Does anyone remember that repulsive line from the early years of new labour - "joined up government"? There might be a need for the Bank of England to consider whether it is operating "joined up monetary policy." Some recent innovations in policy look a tadge contradictory.
Consider the great economic problem of the day - the interbank market. We are told that banks don't want to borrow to each other. It is all too risky, with banks not knowing whether there are other NRKs and B&Bs lurking on the high street.
On the face of it, it seems true. A quick look at the consolidated accounts of the UK banks will show that the volume of interbank lending has fallen dramatically since August 2007. However, if you sit back and ponder on this problem, it becomes a lot more murky.
Think for a moment about supply and demand. If the price of something goes up and the quantity traded goes down, this means that supply has fallen. In the case of the interbank market, the price is the LIBOR interest rate, and the quantity traded is the volume of interbank loans, which is the spare cash that banks are holding on a short term basis.
This raises an interesting question - where did the supply of loans to the interbank market go. In other words, where are UK banks holding their spare cash? Are they sticking it some offshore account abroad. Are they holding the cash in the bank vaults. Where did the interbank market go.
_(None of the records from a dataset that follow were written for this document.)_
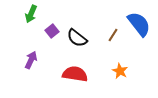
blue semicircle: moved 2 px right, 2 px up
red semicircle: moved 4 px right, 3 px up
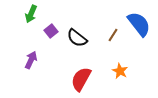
purple square: moved 1 px left
red semicircle: moved 6 px right, 5 px down; rotated 70 degrees counterclockwise
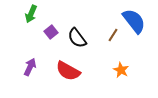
blue semicircle: moved 5 px left, 3 px up
purple square: moved 1 px down
black semicircle: rotated 15 degrees clockwise
purple arrow: moved 1 px left, 7 px down
orange star: moved 1 px right, 1 px up
red semicircle: moved 13 px left, 8 px up; rotated 90 degrees counterclockwise
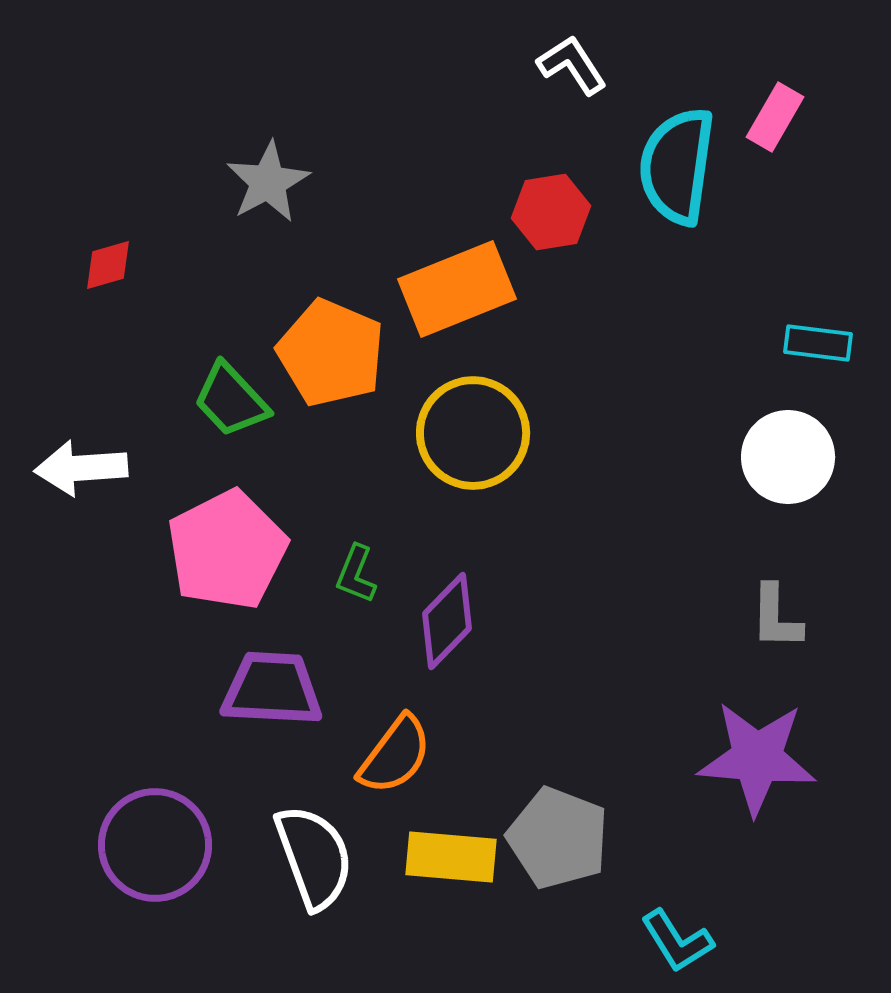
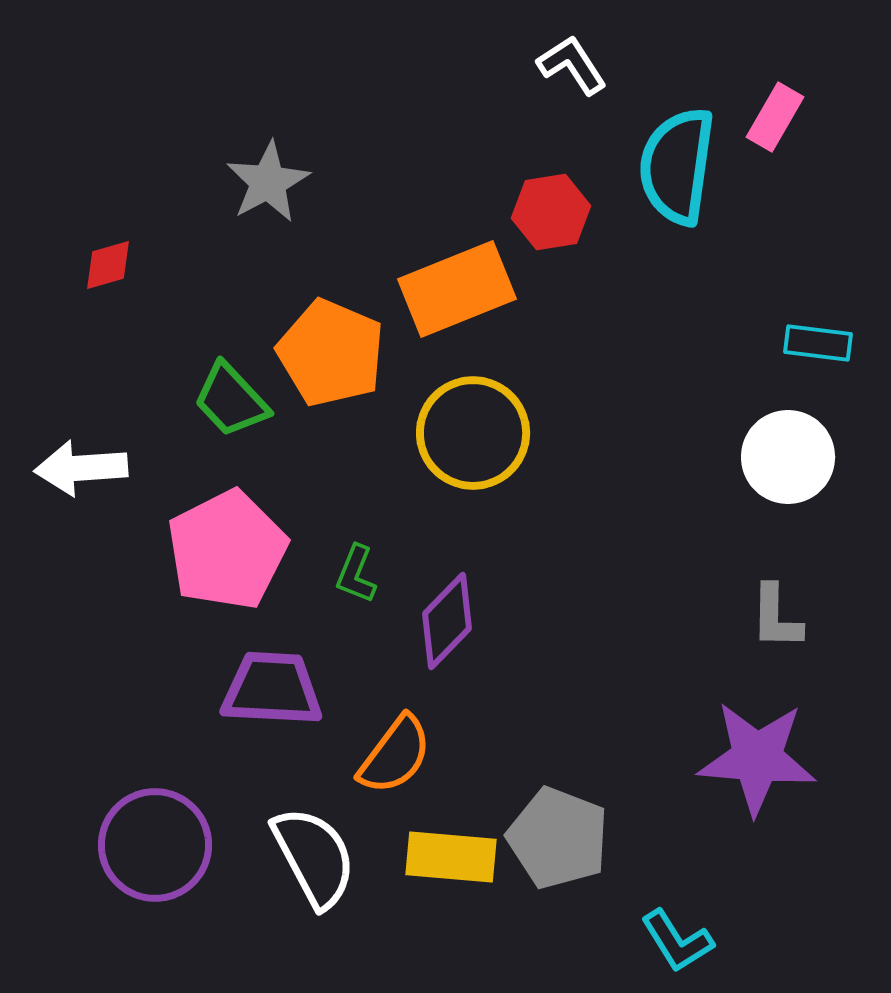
white semicircle: rotated 8 degrees counterclockwise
The answer is a shocker. Banks are sticking their spare cash into the Bank of England. Yes, the Bank of England isn't just a central bank, it is a bank to the commercial banks.
On the balance sheet of the Bank of England, there is something called Reserve Balances. These are short term commercial bank deposits. Since the credit crisis, banks have parked their cash there rather than lend to each other.
So, we have the crazy situation of banks complaining about tight liquidity, the Bank of England lending huge amounts of cash to beleagured banks, while at the same time, taking huge deposits of cash from the banking system.